Information Pertaining to Aforementioned Violations:


“Originally founded as Attain ECN in 1998, Knight Capital Group purchased the assets and re-launched it as Direct Edge ECN in partnership with Citadel and Goldman Sachs and ISE. Direct Edge ECN platforms EDGX provided large rebates for liquidity providers while EDGA offered low-cost fees for liquidity takes. Combined the ECNs grew a 9–12% marketshare of U.S. equities trading volume in 2009 and tied with BATS for the third largest exchange in the United States behind the NYSE and Nasdaq. Direct Edge released On March 12, 2010, The SEC officially approved the conversion of the EDGA and EDGX ECN platforms to become national securities exchanges, which officially launched on July 21, 2010. BATS Global Markets acquired Direct Edge on January 31, 2014.”

Oh look, it’s our friends Knight Capital, again! Surprise, surprise! And look at the names of their partners! Ain’t incest grand??? They probably walk around with their hands in each others’ pockets, if you catch my drift. Wink. Wink. Nod. Nod.


DirectEdge or Direct Edge ECN-No records found.

BATS-No records found.

Okay, so most of this is pretty accessible and straightforward, right? Yes, to a degree, it seems pretty basic. But it’s important to know exactly who is behind the curtain and make sure credit is given where credit is due for the current and previous economic crises. They weasled their slimy, mayonnaise covered market-making selves out from under this for far too long. So, what have we learned, kids?

Well, first, for the most part, nobody pays what they should for their violations. What would potentially result in prison time or huge financial penalties for the average citizen does not shake out the same if you are a market maker living in the bubble of prosperity and power. I mean, that’s not really that surprising, right?

Second, there are so few violations listed that it indicates an almost impeccable and flawless performance OVER THE LAST TWENTY YEARS on the part of these market makers, which is simply not plausible by any stretch of the imagination. No way. You couldn’t pay me enough to believe that one or two infractions is the extent of their missteps.

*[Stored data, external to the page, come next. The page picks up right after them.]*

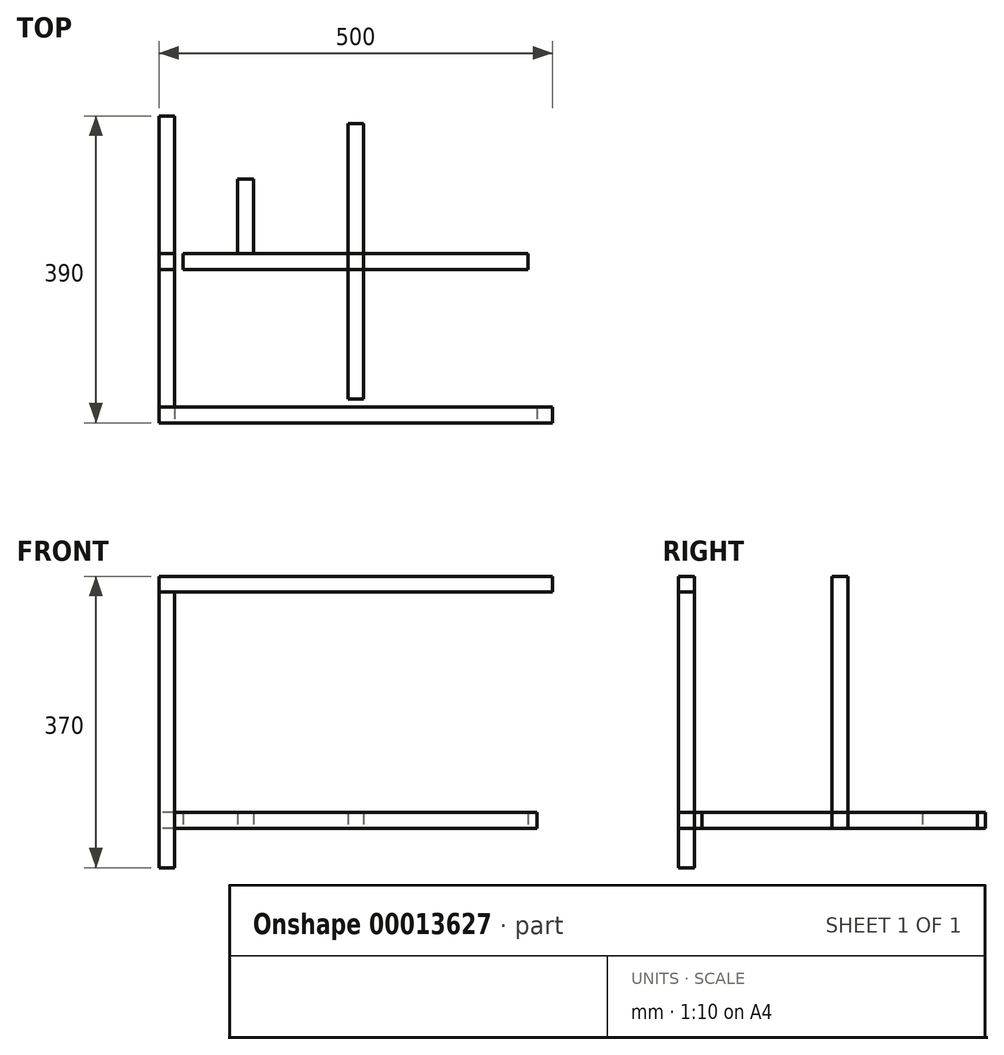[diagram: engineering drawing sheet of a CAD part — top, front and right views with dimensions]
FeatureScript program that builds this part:
annotation { "Feature Type Name" : "Feature", "Feature Type Description" : "" }
export const myFeature = defineFeature(function(context is Context, id is Id, definition is map)
    precondition{}
    {
        {
            var Q0;
            Q0=qCreatedBy(makeId("Top.planeOp"),FACE);
            var sketch = newSketch(context, id + "F0", { "sketchPlane" : qUnion([Q0])});
            skLineSegment(sketch, "E0.rect.bottom", {"start": v(150, 100) * mm, "end": v(-150, 100) * mm, "construction": true});
            skLineSegment(sketch, "E0.rect.top", {"start": v(150, -100) * mm, "end": v(-150, -100) * mm, "construction": true});
            skLineSegment(sketch, "E0.rect.left", {"start": v(150, 100) * mm, "end": v(150, -100) * mm});
            skLineSegment(sketch, "E0.rect.right", {"start": v(-150, 100) * mm, "end": v(-150, -100) * mm});
            skPoint(sketch, "E0.rect.middle", {"position": v(0, 0) * mm});
            skLineSegment(sketch, "E1.rect.bottom", {"start": v(219, 10) * mm, "end": v(-219, 10) * mm});
            skLineSegment(sketch, "E1.rect.top", {"start": v(219, -10) * mm, "end": v(-219, -10) * mm});
            skLineSegment(sketch, "E1.rect.left", {"start": v(219, 10) * mm, "end": v(219, -10) * mm});
            skLineSegment(sketch, "E1.rect.right", {"start": v(-219, 10) * mm, "end": v(-219, -10) * mm});
            skLineSegment(sketch, "E2.rect.bottom", {"start": v(-178, -20) * mm, "end": v(-220, -20) * mm});
            skLineSegment(sketch, "E2.rect.top", {"start": v(-178, -62) * mm, "end": v(-220, -62) * mm});
            skLineSegment(sketch, "E2.rect.left", {"start": v(-178, -20) * mm, "end": v(-178, -62) * mm});
            skLineSegment(sketch, "E2.rect.right", {"start": v(-220, -20) * mm, "end": v(-220, -62) * mm});
            skPoint(sketch, "E2.rect.middle", {"position": v(-199, -41) * mm});
            skLineSegment(sketch, "E3.rect.bottom", {"start": v(-130, -105) * mm, "end": v(-150, -105) * mm});
            skLineSegment(sketch, "E3.rect.top", {"start": v(-130, 105) * mm, "end": v(-150, 105) * mm});
            skLineSegment(sketch, "E3.rect.left", {"start": v(-130, -105) * mm, "end": v(-130, 105) * mm});
            skLineSegment(sketch, "E3.rect.right", {"start": v(-150, -105) * mm, "end": v(-150, 105) * mm});
            skPoint(sketch, "E3.rect.middle", {"position": v(-140, 0) * mm});
            skLineSegment(sketch, "E4", {"start": v(0, 0) * mm, "end": v(0, -201.7) * mm, "construction": true});
            skLineSegment(sketch, "E5.0.MirrorCS", {"start": v(178, -62) * mm, "end": v(220, -62) * mm});
            skLineSegment(sketch, "E6.0.MirrorCS", {"start": v(178, -20) * mm, "end": v(178, -62) * mm});
            skLineSegment(sketch, "E7.0.MirrorCS", {"start": v(178, -20) * mm, "end": v(220, -20) * mm});
            skLineSegment(sketch, "E8.0.MirrorCS", {"start": v(220, -20) * mm, "end": v(220, -62) * mm});
            skLineSegment(sketch, "E9.0.MirrorCS", {"start": v(130, -105) * mm, "end": v(130, 105) * mm});
            skLineSegment(sketch, "E10.0.MirrorCS", {"start": v(130, -105) * mm, "end": v(150, -105) * mm});
            skLineSegment(sketch, "E11.0.MirrorCS", {"start": v(150, -105) * mm, "end": v(150, 105) * mm});
            skLineSegment(sketch, "E12.0.MirrorCS", {"start": v(130, 105) * mm, "end": v(150, 105) * mm});
            skLineSegment(sketch, "E13.rect.bottom", {"start": v(-230, 185) * mm, "end": v(230, 185) * mm});
            skLineSegment(sketch, "E13.rect.top", {"start": v(-230, -185) * mm, "end": v(230, -185) * mm});
            skLineSegment(sketch, "E13.rect.left", {"start": v(-230, 185) * mm, "end": v(-230, -185) * mm});
            skLineSegment(sketch, "E13.rect.right", {"start": v(230, 185) * mm, "end": v(230, -185) * mm});
            skLineSegment(sketch, "E14.rect.bottom", {"start": v(-250, 205) * mm, "end": v(250, 205) * mm});
            skLineSegment(sketch, "E14.rect.top", {"start": v(-250, -205) * mm, "end": v(250, -205) * mm});
            skLineSegment(sketch, "E14.rect.left", {"start": v(-250, 205) * mm, "end": v(-250, -205) * mm});
            skLineSegment(sketch, "E14.rect.right", {"start": v(250, 205) * mm, "end": v(250, -205) * mm});
            skLineSegment(sketch, "E15", {"start": v(-230, 185) * mm, "end": v(-230, 205) * mm});
            skLineSegment(sketch, "E16", {"start": v(-230, 185) * mm, "end": v(-250, 185) * mm});
            skLineSegment(sketch, "E17", {"start": v(230, 185) * mm, "end": v(250, 185) * mm});
            skLineSegment(sketch, "E18", {"start": v(230, 185) * mm, "end": v(230, 205) * mm});
            skLineSegment(sketch, "E19", {"start": v(230, -185) * mm, "end": v(250, -185) * mm});
            skLineSegment(sketch, "E20", {"start": v(230, -185) * mm, "end": v(230, -205) * mm});
            skLineSegment(sketch, "E21", {"start": v(-230, -185) * mm, "end": v(-230, -205) * mm});
            skLineSegment(sketch, "E22", {"start": v(-230, -185) * mm, "end": v(-250, -185) * mm});
            skCircle(sketch, "E23", {"center": v(-199, -41) * mm, "radius": 12.5 * mm});
            skCircle(sketch, "E24.0.MirrorC", {"center": v(199, -41) * mm, "radius": 12.5 * mm});
            skLineSegment(sketch, "E25.rect.bottom", {"start": v(-10, 175) * mm, "end": v(10, 175) * mm});
            skLineSegment(sketch, "E25.rect.top", {"start": v(-10, -175) * mm, "end": v(10, -175) * mm});
            skLineSegment(sketch, "E25.rect.left", {"start": v(-10, 175) * mm, "end": v(-10, -175) * mm});
            skLineSegment(sketch, "E25.rect.right", {"start": v(10, 175) * mm, "end": v(10, -175) * mm});
            skSolve(sketch);
        }
        {
            var Q0;
            Q0=sQuery(id+"F0.wireOp",EDGE,"E14.rect.top");
            cPlane(context, id + "F1", {"entities" : qUnion([Q0]), "cplaneType" : CPlaneType.LINE_ANGLE, "offset" : 150 * mm, "angle" : 0 * degree, "width" : 150 * mm, "height" : 150 * mm});
        }
        {
            var Q0;
            Q0=qCreatedBy(id+"F1.planeOp",FACE);
            var sketch = newSketch(context, id + "F2", { "sketchPlane" : qUnion([Q0])});
            skPoint(sketch, "E26.0", {"position": v(230, 0) * mm});
            skPoint(sketch, "E27.0", {"position": v(250, 0) * mm});
            skPoint(sketch, "E28.0", {"position": v(-230, 0) * mm});
            skPoint(sketch, "E29.0", {"position": v(-250, 0) * mm});
            skLineSegment(sketch, "E30", {"start": v(230, 0) * mm, "end": v(230, 300) * mm});
            skLineSegment(sketch, "E31", {"start": v(230, 300) * mm, "end": v(250, 300) * mm});
            skLineSegment(sketch, "E32", {"start": v(250, 300) * mm, "end": v(250, 0) * mm});
            skLineSegment(sketch, "E33", {"start": v(250, 0) * mm, "end": v(250, -50) * mm});
            skLineSegment(sketch, "E34", {"start": v(250, -50) * mm, "end": v(230, -50) * mm});
            skLineSegment(sketch, "E35", {"start": v(230, -50) * mm, "end": v(230, 0) * mm});
            skLineSegment(sketch, "E36", {"start": v(-230, 0) * mm, "end": v(-230, 300) * mm});
            skLineSegment(sketch, "E37", {"start": v(-230, 300) * mm, "end": v(-250, 300) * mm});
            skLineSegment(sketch, "E38", {"start": v(230, 300) * mm, "end": v(-230, 300) * mm});
            skLineSegment(sketch, "E39", {"start": v(230, 0) * mm, "end": v(-230, 0) * mm});
            skLineSegment(sketch, "E40", {"start": v(-230, 20) * mm, "end": v(230, 20) * mm});
            skLineSegment(sketch, "E41", {"start": v(-250, 0) * mm, "end": v(-250, 300) * mm});
            skLineSegment(sketch, "E42", {"start": v(-230, 0) * mm, "end": v(-230, -50) * mm});
            skLineSegment(sketch, "E43", {"start": v(-230, -50) * mm, "end": v(-250, -50) * mm});
            skLineSegment(sketch, "E44", {"start": v(-250, -50) * mm, "end": v(-250, 0) * mm});
            skLineSegment(sketch, "E45", {"start": v(250, 320) * mm, "end": v(-250, 320) * mm});
            skLineSegment(sketch, "E46", {"start": v(-250, 320) * mm, "end": v(-250, 300) * mm});
            skLineSegment(sketch, "E47", {"start": v(250, 320) * mm, "end": v(250, 300) * mm});
            skLineSegment(sketch, "E48", {"start": v(250, 320) * mm, "end": v(250, 340) * mm});
            skLineSegment(sketch, "E49", {"start": v(250, 340) * mm, "end": v(-250, 340) * mm});
            skLineSegment(sketch, "E50", {"start": v(-250, 340) * mm, "end": v(-250, 320) * mm});
            skSolve(sketch);
        }
        {
            var Q0;
            {var subQ0=sQuery(id+"F2.wireOp",EDGE,"E31");Q0=makeQuery(id+"F2.imprint","IMPRINT",FACE,{"disambiguationData":[TD([[makeQuery(id+"F2.imprint","IMPRINT",EDGE,{"derivedFrom":subQ0}),-1.0]])]});}
            extrude(context, id + "F3", {"entities" : qUnion([Q0]), "depth" : 20 * mm});
        }
        {
            var Q0;
            {var subQ1=sQuery(id+"F2.wireOp",EDGE,"E39");Q0=makeQuery(id+"F2.imprint","IMPRINT",FACE,{"disambiguationData":[TD([[makeQuery(id+"F2.imprint","IMPRINT",EDGE,{"derivedFrom":subQ1}),-1.0]])]});}
            extrude(context, id + "F4", {"entities" : qUnion([Q0]), "depth" : 20 * mm});
        }
        {
            var Q0;
            Q0=makeQuery(id+"F0.imprint","IMPRINT",FACE,{"disambiguationData":[TD([[makeQuery(id+"F0.imprint","IMPRINT",EDGE,{"derivedFrom":sQuery(id+"F0.wireOp",EDGE,"E13.rect.left")}),-1.0]])]});
            extrude(context, id + "F5", {"entities" : qUnion([Q0]), "depth" : 20 * mm});
        }
        {
            var Q0;
            Q0=makeQuery(id+"F2.imprint","IMPRINT",FACE,{"disambiguationData":[TD([[makeQuery(id+"F2.imprint","IMPRINT",EDGE,{"derivedFrom":sQuery(id+"F2.wireOp",EDGE,"E31")}),1.0]])]});
            extrude(context, id + "F6", {"entities" : qUnion([Q0]), "depth" : 20 * mm});
        }
        {
            var Q0;
            {var subQ3=sQuery(id+"F0.wireOp",EDGE,"E25.rect.bottom");Q0=makeQuery(id+"F0.imprint","IMPRINT",FACE,{"disambiguationData":[TD([[makeQuery(id+"F0.imprint","IMPRINT",EDGE,{"derivedFrom":subQ3}),-1.0]])]});}
            var Q1;
            {var subQ0=sQuery(id+"F0.wireOp",EDGE,"E25.rect.right");var subQ3=sQuery(id+"F0.wireOp",EDGE,"E1.rect.bottom");var subQ4=makeQuery(id+"F0.imprint","INTERSECT",VERTEX,{"derivedFrom":[subQ3,subQ0]});Q1=makeQuery(id+"F0.imprint","IMPRINT",FACE,{"disambiguationData":[TD([[makeQuery(id+"F0.imprint","IMPRINT",EDGE,{"disambiguationData":[TD([[subQ4,-1.0]])],"derivedFrom":subQ3}),1.0]])]});}
            var Q2;
            {var subQ3=sQuery(id+"F0.wireOp",EDGE,"E25.rect.top");Q2=makeQuery(id+"F0.imprint","IMPRINT",FACE,{"disambiguationData":[TD([[makeQuery(id+"F0.imprint","IMPRINT",EDGE,{"derivedFrom":subQ3}),1.0]])]});}
            extrude(context, id + "F7", {"entities" : qUnion([Q0, Q1, Q2]), "depth" : 20 * mm});
        }
        {
            var Q0;
            Q0=makeQuery(id+"F5.opExtrude","CAP_FACE",FACE,{"disambiguationData":[OSD([sQuery(id+"F0.wireOp",EDGE,"E13.rect.left"),sQuery(id+"F0.wireOp",EDGE,"E14.rect.left"),sQuery(id+"F0.wireOp",EDGE,"E16"),sQuery(id+"F0.wireOp",EDGE,"E22")])],"isStart":false});
            var sketch = newSketch(context, id + "F8", { "sketchPlane" : qUnion([Q0])});
            skLineSegment(sketch, "E51", {"start": v(-230, 0) * mm, "end": v(-250, 0) * mm, "construction": true});
            skLineSegment(sketch, "E52.rect.bottom", {"start": v(-230, -10) * mm, "end": v(-250, -10) * mm});
            skLineSegment(sketch, "E52.rect.top", {"start": v(-230, 10) * mm, "end": v(-250, 10) * mm});
            skLineSegment(sketch, "E52.rect.left", {"start": v(-230, -10) * mm, "end": v(-230, 10) * mm});
            skLineSegment(sketch, "E52.rect.right", {"start": v(-250, -10) * mm, "end": v(-250, 10) * mm});
            skPoint(sketch, "E52.rect.middle", {"position": v(-240, 0) * mm});
            skSolve(sketch);
        }
        {
            var Q0;
            Q0=makeQuery(id+"F8.imprint","IMPRINT",FACE,{"disambiguationData":[TD([[makeQuery(id+"F8.imprint","IMPRINT",EDGE,{"derivedFrom":sQuery(id+"F8.wireOp",EDGE,"E52.rect.bottom")}),-1.0]])]});
            extrude(context, id + "F9", {"entities" : qUnion([Q0]), "depth" : 300 * mm});
        }
        {
            var Q0;
            {var subQ5=sQuery(id+"F0.wireOp",EDGE,"E1.rect.right");Q0=makeQuery(id+"F0.imprint","IMPRINT",FACE,{"disambiguationData":[TD([[makeQuery(id+"F0.imprint","IMPRINT",EDGE,{"derivedFrom":subQ5}),1.0]])]});}
            var Q1;
            {var subQ3=sQuery(id+"F0.wireOp",EDGE,"E1.rect.bottom");var subQ5=sQuery(id+"F0.wireOp",EDGE,"E3.rect.left");var subQ7=makeQuery(id+"F0.imprint","INTERSECT",VERTEX,{"derivedFrom":[subQ3,subQ5]});Q1=makeQuery(id+"F0.imprint","IMPRINT",FACE,{"disambiguationData":[TD([[makeQuery(id+"F0.imprint","IMPRINT",EDGE,{"disambiguationData":[TD([[subQ7,-1.0]])],"derivedFrom":subQ3}),1.0]])]});}
            var Q2;
            {var subQ0=sQuery(id+"F0.wireOp",EDGE,"E25.rect.left");var subQ3=sQuery(id+"F0.wireOp",EDGE,"E1.rect.bottom");var subQ4=makeQuery(id+"F0.imprint","INTERSECT",VERTEX,{"derivedFrom":[subQ3,subQ0]});Q2=makeQuery(id+"F0.imprint","IMPRINT",FACE,{"disambiguationData":[TD([[makeQuery(id+"F0.imprint","IMPRINT",EDGE,{"disambiguationData":[TD([[subQ4,-1.0]])],"derivedFrom":subQ3}),1.0]])]});}
            var Q3;
            {var subQ0=sQuery(id+"F0.wireOp",EDGE,"E25.rect.right");var subQ3=sQuery(id+"F0.wireOp",EDGE,"E1.rect.bottom");var subQ4=makeQuery(id+"F0.imprint","INTERSECT",VERTEX,{"derivedFrom":[subQ3,subQ0]});Q3=makeQuery(id+"F0.imprint","IMPRINT",FACE,{"disambiguationData":[TD([[makeQuery(id+"F0.imprint","IMPRINT",EDGE,{"disambiguationData":[TD([[subQ4,-1.0]])],"derivedFrom":subQ3}),1.0]])]});}
            var Q4;
            {var subQ3=sQuery(id+"F0.wireOp",EDGE,"E1.rect.bottom");var subQ5=sQuery(id+"F0.wireOp",EDGE,"E9.0.MirrorCS");var subQ7=makeQuery(id+"F0.imprint","INTERSECT",VERTEX,{"derivedFrom":[subQ3,subQ5]});Q4=makeQuery(id+"F0.imprint","IMPRINT",FACE,{"disambiguationData":[TD([[makeQuery(id+"F0.imprint","IMPRINT",EDGE,{"disambiguationData":[TD([[subQ7,-1.0]])],"derivedFrom":subQ3}),1.0]])]});}
            var Q5;
            {var subQ0=sQuery(id+"F0.wireOp",EDGE,"E11.0.MirrorCS");var subQ3=sQuery(id+"F0.wireOp",EDGE,"E1.rect.bottom");var subQ4=makeQuery(id+"F0.imprint","INTERSECT",VERTEX,{"derivedFrom":[subQ3,subQ0]});Q5=makeQuery(id+"F0.imprint","IMPRINT",FACE,{"disambiguationData":[TD([[makeQuery(id+"F0.imprint","IMPRINT",EDGE,{"disambiguationData":[TD([[subQ4,-1.0]])],"derivedFrom":subQ3}),1.0]])]});}
            var Q6;
            {var subQ5=sQuery(id+"F0.wireOp",EDGE,"E1.rect.left");Q6=makeQuery(id+"F0.imprint","IMPRINT",FACE,{"disambiguationData":[TD([[makeQuery(id+"F0.imprint","IMPRINT",EDGE,{"derivedFrom":subQ5}),-1.0]])]});}
            extrude(context, id + "F10", {"entities" : qUnion([Q0, Q1, Q2, Q3, Q4, Q5, Q6]), "depth" : 20 * mm});
        }
        {
            var Q0;
            {var subQ2=sQuery(id+"F0.wireOp",EDGE,"E3.rect.top");Q0=makeQuery(id+"F0.imprint","IMPRINT",FACE,{"disambiguationData":[TD([[makeQuery(id+"F0.imprint","IMPRINT",EDGE,{"derivedFrom":subQ2}),1.0]])]});}
            extrude(context, id + "F11", {"entities" : qUnion([Q0]), "depth" : 20 * mm});
        }
    });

No fucking way on this planet that’s true. I’m retarded, but I’m not stupid.

The last thing I learned that isn’t sitting well is the constant changing of hands in some of these situations that I’m sure a lot would claim to be completely normal business transactions, but something about it is uncomfortable. The shell corporations and shadow games are indicative of a deep mistrust we should all have and maintain for the foreseeable future until things start to change) towards these market makers AND the people charged with regulating and investigating them — sorry, not sorry, SEC.

I’m a solutions person, so here’s what I think needs to happen. Market making should NEVER be done by those with a vested interest and should instead be done by external not for profit panels of economists who cannot hold securities positions — period. Think Dennis Kelleher and Better Markets type people. People that GENUINELY want us to have the fair market we were promised way back when.

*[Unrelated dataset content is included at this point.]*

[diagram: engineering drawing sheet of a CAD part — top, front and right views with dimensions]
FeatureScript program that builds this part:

Overall, this is a blip on the proverbial radar, but I’ve got a problem with the incestuous nature of market making. The exclusivity of their little club and how it all centers around personal gain and trading ahead of the markets they create, it’s really fucking wrong. Like most everything else big money has done to make this world suck more instead of less because they need more yachts and more real estate and more everything. So, I hope you understand the extent to which they have been allowed to get away with things historically speaking. 2008 NEVER ENDED — it is the infinite money glitch, and the problems started long before that. Things NEED to be different. It’s not a choice. It is an ethical imperative.